[Outline records]
________________________________________

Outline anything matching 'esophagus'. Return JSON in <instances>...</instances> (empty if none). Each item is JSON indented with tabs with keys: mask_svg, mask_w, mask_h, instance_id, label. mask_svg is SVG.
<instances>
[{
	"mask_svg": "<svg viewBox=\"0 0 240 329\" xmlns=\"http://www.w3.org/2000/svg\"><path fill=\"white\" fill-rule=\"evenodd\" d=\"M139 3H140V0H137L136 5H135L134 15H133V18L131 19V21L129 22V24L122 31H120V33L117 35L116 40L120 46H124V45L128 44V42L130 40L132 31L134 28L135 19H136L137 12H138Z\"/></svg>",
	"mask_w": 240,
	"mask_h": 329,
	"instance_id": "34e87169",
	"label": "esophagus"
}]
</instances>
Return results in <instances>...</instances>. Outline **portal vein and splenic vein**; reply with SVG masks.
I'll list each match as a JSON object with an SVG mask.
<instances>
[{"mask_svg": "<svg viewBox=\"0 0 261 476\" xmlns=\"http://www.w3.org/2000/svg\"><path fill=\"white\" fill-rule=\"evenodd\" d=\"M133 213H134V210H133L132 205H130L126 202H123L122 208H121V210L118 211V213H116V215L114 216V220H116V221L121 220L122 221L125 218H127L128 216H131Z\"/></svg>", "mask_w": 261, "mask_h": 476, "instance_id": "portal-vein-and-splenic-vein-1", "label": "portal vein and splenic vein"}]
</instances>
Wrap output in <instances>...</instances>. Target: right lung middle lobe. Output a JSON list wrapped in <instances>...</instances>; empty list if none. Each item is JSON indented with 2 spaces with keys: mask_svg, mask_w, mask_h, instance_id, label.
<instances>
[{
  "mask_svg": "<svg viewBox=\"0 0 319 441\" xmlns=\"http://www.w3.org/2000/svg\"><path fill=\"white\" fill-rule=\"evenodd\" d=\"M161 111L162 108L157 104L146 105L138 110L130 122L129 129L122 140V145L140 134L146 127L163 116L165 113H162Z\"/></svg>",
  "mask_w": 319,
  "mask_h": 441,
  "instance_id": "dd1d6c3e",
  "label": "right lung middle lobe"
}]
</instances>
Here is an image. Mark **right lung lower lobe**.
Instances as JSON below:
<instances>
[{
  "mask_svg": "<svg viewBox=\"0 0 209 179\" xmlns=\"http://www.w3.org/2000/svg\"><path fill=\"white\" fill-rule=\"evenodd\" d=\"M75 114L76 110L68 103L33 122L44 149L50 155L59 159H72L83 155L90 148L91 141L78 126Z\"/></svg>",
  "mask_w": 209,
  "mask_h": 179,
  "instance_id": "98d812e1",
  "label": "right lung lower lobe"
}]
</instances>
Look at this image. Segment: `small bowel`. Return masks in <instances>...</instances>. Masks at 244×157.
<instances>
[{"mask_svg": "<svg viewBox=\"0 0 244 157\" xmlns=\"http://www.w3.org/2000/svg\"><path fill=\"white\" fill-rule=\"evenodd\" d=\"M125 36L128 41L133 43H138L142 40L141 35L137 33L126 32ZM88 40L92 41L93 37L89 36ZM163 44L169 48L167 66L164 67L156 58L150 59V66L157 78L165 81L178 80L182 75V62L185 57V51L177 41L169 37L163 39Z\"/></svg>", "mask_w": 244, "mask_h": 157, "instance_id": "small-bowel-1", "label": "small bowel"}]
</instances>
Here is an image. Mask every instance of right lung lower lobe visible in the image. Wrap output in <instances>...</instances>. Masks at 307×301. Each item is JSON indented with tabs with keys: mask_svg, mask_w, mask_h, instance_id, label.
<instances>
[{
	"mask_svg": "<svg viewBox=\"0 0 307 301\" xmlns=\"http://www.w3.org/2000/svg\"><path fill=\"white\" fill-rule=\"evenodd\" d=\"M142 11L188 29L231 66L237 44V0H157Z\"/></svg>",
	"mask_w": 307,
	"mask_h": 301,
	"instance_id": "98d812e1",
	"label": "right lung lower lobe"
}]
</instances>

________________________________________

*What is required*
Lay out every line of the records above as a numbered list, leaving out any blank lines.

*Reply*
1. Outline anything matching 'esophagus'. Return JSON in <instances>...</instances> (empty if none). Each item is JSON indented with tabs with keys: mask_svg, mask_w, mask_h, instance_id, label. mask_svg is SVG.
2. <instances>
3. [{
4. 	"mask_svg": "<svg viewBox=\"0 0 240 329\" xmlns=\"http://www.w3.org/2000/svg\"><path fill=\"white\" fill-rule=\"evenodd\" d=\"M139 3H140V0H137L136 5H135L134 15H133V18L131 19V21L129 22V24L122 31H120V33L117 35L116 40L120 46H124V45L128 44V42L130 40L132 31L134 28L135 19H136L137 12H138Z\"/></svg>",
5. 	"mask_w": 240,
6. 	"mask_h": 329,
7. 	"instance_id": "34e87169",
8. 	"label": "esophagus"
9. }]
10. </instances>
11. Return results in <instances>...</instances>. Outline **portal vein and splenic vein**; reply with SVG masks.
12. I'll list each match as a JSON object with an SVG mask.
13. <instances>
14. [{"mask_svg": "<svg viewBox=\"0 0 261 476\" xmlns=\"http://www.w3.org/2000/svg\"><path fill=\"white\" fill-rule=\"evenodd\" d=\"M133 213H134V210H133L132 205H130L126 202H123L122 208H121V210L118 211V213H116V215L114 216V220H116V221L121 220L122 221L125 218H127L128 216H131Z\"/></svg>", "mask_w": 261, "mask_h": 476, "instance_id": "portal-vein-and-splenic-vein-1", "label": "portal vein and splenic vein"}]
15. </instances>
16. Wrap output in <instances>...</instances>. Target: right lung middle lobe. Output a JSON list wrapped in <instances>...</instances>; empty list if none. Each item is JSON indented with 2 spaces with keys: mask_svg, mask_w, mask_h, instance_id, label.
17. <instances>
18. [{
19.   "mask_svg": "<svg viewBox=\"0 0 319 441\" xmlns=\"http://www.w3.org/2000/svg\"><path fill=\"white\" fill-rule=\"evenodd\" d=\"M161 111L162 108L157 104L146 105L138 110L130 122L129 129L122 140V145L140 134L146 127L163 116L165 113H162Z\"/></svg>",
20.   "mask_w": 319,
21.   "mask_h": 441,
22.   "instance_id": "dd1d6c3e",
23.   "label": "right lung middle lobe"
24. }]
25. </instances>
26. Here is an image. Mark **right lung lower lobe**.
27. Instances as JSON below:
28. <instances>
29. [{
30.   "mask_svg": "<svg viewBox=\"0 0 209 179\" xmlns=\"http://www.w3.org/2000/svg\"><path fill=\"white\" fill-rule=\"evenodd\" d=\"M75 114L76 110L68 103L33 122L44 149L50 155L59 159H72L83 155L90 148L91 141L78 126Z\"/></svg>",
31.   "mask_w": 209,
32.   "mask_h": 179,
33.   "instance_id": "98d812e1",
34.   "label": "right lung lower lobe"
35. }]
36. </instances>
37. Look at this image. Segment: `small bowel`. Return masks in <instances>...</instances>. Masks at 244×157.
38. <instances>
39. [{"mask_svg": "<svg viewBox=\"0 0 244 157\" xmlns=\"http://www.w3.org/2000/svg\"><path fill=\"white\" fill-rule=\"evenodd\" d=\"M125 36L128 41L133 43H138L142 40L141 35L137 33L126 32ZM88 40L92 41L93 37L89 36ZM163 44L169 48L167 66L164 67L156 58L150 59V66L157 78L165 81L178 80L182 75V62L185 57V51L177 41L169 37L163 39Z\"/></svg>", "mask_w": 244, "mask_h": 157, "instance_id": "small-bowel-1", "label": "small bowel"}]
40. </instances>
41. Here is an image. Mask every instance of right lung lower lobe visible in the image. Wrap output in <instances>...</instances>. Masks at 307×301. Each item is JSON indented with tabs with keys: mask_svg, mask_w, mask_h, instance_id, label.
42. <instances>
43. [{
44. 	"mask_svg": "<svg viewBox=\"0 0 307 301\" xmlns=\"http://www.w3.org/2000/svg\"><path fill=\"white\" fill-rule=\"evenodd\" d=\"M142 11L188 29L231 66L237 44V0H157Z\"/></svg>",
45. 	"mask_w": 307,
46. 	"mask_h": 301,
47. 	"instance_id": "98d812e1",
48. 	"label": "right lung lower lobe"
49. }]
50. </instances>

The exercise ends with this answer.